Ook in ‘Operacion Puerto’, de grootste dopingaffaire in de wielersport, dook zijn naam op in de media. Cecchini kan niet ontkennen dat hij het spilfiguur, de Spaanse gynaecoloog Eufemiano Fuentes, heeft gekend. In 2001 wint Angel Luis Casero de Ronde van Spanje. In de afsluitende tijdrit verovert hij de leiderstrui. Niet veel later wordt er telefoonverkeer ontdekt tussen Fuentes en Cecchini. Die vraagt aan de arts naar Madrid te gaan om ‘datgene waar hij weet van heeft klaar te maken’. ,,Toen ik ploegarts bij Ariostea en MG was, kwam ik Fuentes als arts van Kelme tegen. In 2001 vroeg hij me of ik Casero wilde begeleiden, omdat die met het SRM-systeem wilde werken. Voor de bewuste tijdrit besloot ik om Casero met een langere crank te laten rijden. Dat gaf ik telefonisch aan Fuentes door. Met Fuentes heb ik drie jaar geleden voor het laatst contact gehad. Zijn dochter was ernstig ziek en Fuentes zocht contact met alle artsen die hij kende voor de beste behandeling. Ik kende oncologen in Sienna waarmee ik contact heb gelegd. Uiteindelijk heeft Fuentes besloten om zijn dochter elders te laten opereren. Sindsdien heb ik hem nooit meer gesproken.”
Het raakt hem dat zijn naam gekoppeld wordt aan ‘Operacion Puerto’. Al is het natuurlijk opvallend dat zijn renners Basso, Jaksche en Hamilton betrokken zijn in deze bloeddopingzaak. ,,Maandenlang is Fuentes gevolgd. Lees het dossier echter na en mijn naam komt nergens voor. Zo langzamerhand ga ik eraan kapot altijd leugens over mij te lezen.”
Dat een aantal van zijn renners betrapt zijn op doping komt zijn naam niet ten goede. ,,Ik ben enorm in die renners teleurgesteld. Maar ik voel me niet schuldig. Ik heb te maken met volwassen personen. Als zij dingen achter mijn rug om doen, kan men mij daar niet de schuld van geven. Met Basso heb ik goed gewerkt. Ik ben overtuigd dat hij in de periode onder mijn trainingsregime geen verkeerde dingen heeft gedaan. Ullrich zag ik maar tien dagen per jaar. Ik weet niet wat hij de rest van het jaar heeft gedaan. Het raakt me als ik zie wat er nu allemaal gebeurt. Ik zit in een positie waarbij mijn naam ten onrechte in allerlei zaken wordt verwikkeld.
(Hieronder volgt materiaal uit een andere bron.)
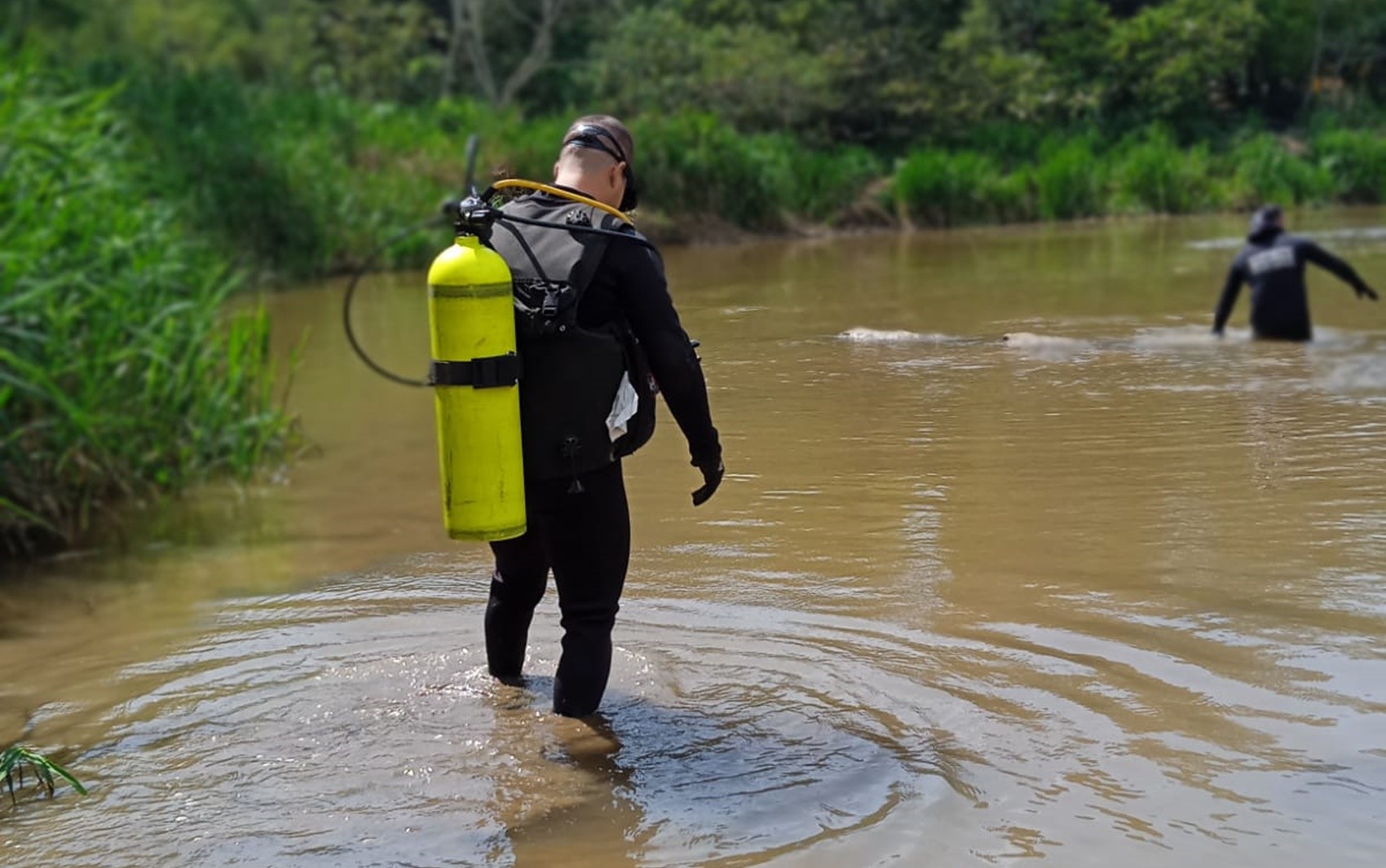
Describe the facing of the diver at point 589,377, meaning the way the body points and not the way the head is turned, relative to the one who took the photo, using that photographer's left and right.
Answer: facing away from the viewer and to the right of the viewer

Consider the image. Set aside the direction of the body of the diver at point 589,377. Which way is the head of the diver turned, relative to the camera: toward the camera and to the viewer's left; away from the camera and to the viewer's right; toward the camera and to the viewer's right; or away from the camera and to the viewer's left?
away from the camera and to the viewer's right

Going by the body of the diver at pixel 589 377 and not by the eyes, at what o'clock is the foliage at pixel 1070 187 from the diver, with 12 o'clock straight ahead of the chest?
The foliage is roughly at 11 o'clock from the diver.

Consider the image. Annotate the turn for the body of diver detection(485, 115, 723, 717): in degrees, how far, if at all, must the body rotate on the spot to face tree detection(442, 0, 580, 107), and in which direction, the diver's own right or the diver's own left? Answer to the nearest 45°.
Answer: approximately 45° to the diver's own left

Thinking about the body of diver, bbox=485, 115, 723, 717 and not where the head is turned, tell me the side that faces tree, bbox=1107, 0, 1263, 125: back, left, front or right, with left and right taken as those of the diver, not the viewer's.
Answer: front

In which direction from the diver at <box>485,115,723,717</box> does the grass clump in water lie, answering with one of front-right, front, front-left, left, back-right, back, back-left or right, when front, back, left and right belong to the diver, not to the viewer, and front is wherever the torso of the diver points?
back-left

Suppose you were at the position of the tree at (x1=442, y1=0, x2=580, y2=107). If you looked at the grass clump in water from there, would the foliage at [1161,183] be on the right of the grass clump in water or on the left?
left

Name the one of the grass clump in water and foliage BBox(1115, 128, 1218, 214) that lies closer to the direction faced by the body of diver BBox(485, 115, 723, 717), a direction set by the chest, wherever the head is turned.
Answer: the foliage

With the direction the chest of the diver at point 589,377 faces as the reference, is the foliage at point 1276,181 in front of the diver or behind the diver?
in front
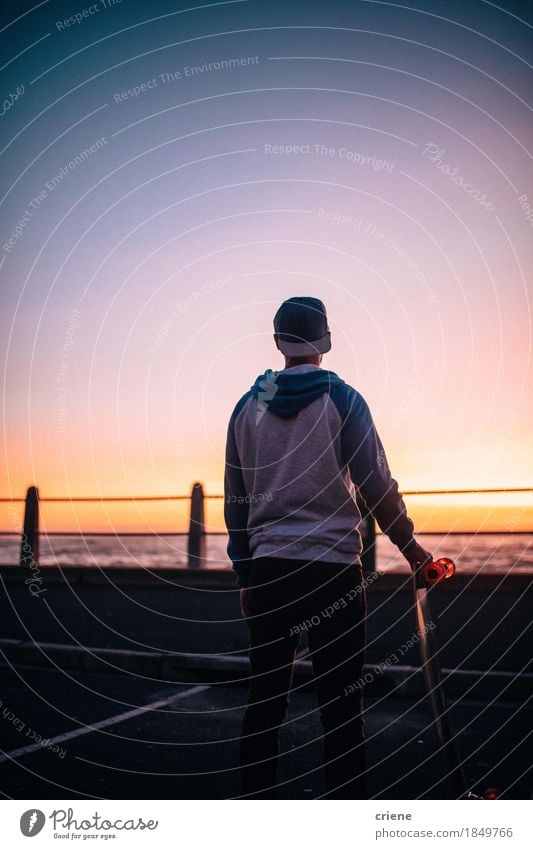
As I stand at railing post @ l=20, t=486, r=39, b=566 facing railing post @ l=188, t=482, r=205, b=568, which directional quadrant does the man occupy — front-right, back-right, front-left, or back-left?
front-right

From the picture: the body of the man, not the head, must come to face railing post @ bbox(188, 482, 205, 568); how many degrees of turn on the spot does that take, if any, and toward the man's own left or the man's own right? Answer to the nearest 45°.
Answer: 0° — they already face it

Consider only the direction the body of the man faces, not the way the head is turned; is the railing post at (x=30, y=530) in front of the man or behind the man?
in front

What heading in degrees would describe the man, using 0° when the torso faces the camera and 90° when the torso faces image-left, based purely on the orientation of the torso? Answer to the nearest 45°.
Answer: approximately 180°

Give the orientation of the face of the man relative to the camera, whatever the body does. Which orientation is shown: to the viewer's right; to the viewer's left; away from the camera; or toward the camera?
away from the camera
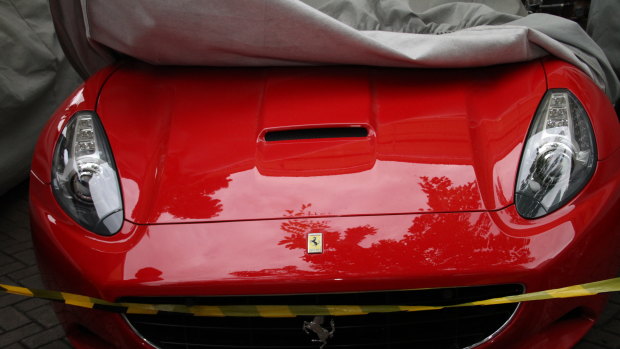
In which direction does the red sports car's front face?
toward the camera

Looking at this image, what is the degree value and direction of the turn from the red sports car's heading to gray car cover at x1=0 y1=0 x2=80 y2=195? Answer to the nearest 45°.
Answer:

Aan alle onderzoeken heb ik meegewerkt en nooit hebben de onderzoekers iets kunnen vinden. Helaas telt dat niet voor de journalisten.” Wanneer we Cecchini na afloop vragen om voor een foto te poseren, weigert hij resoluut. ,,Sommige mensen zijn er trots op om in de krant te komen. Voor mij heeft dat geen waarde meer. Ik heb nog een keer willen spreken voor Thomas. Omdat hij geen slachtoffer moet worden van mijn naam.”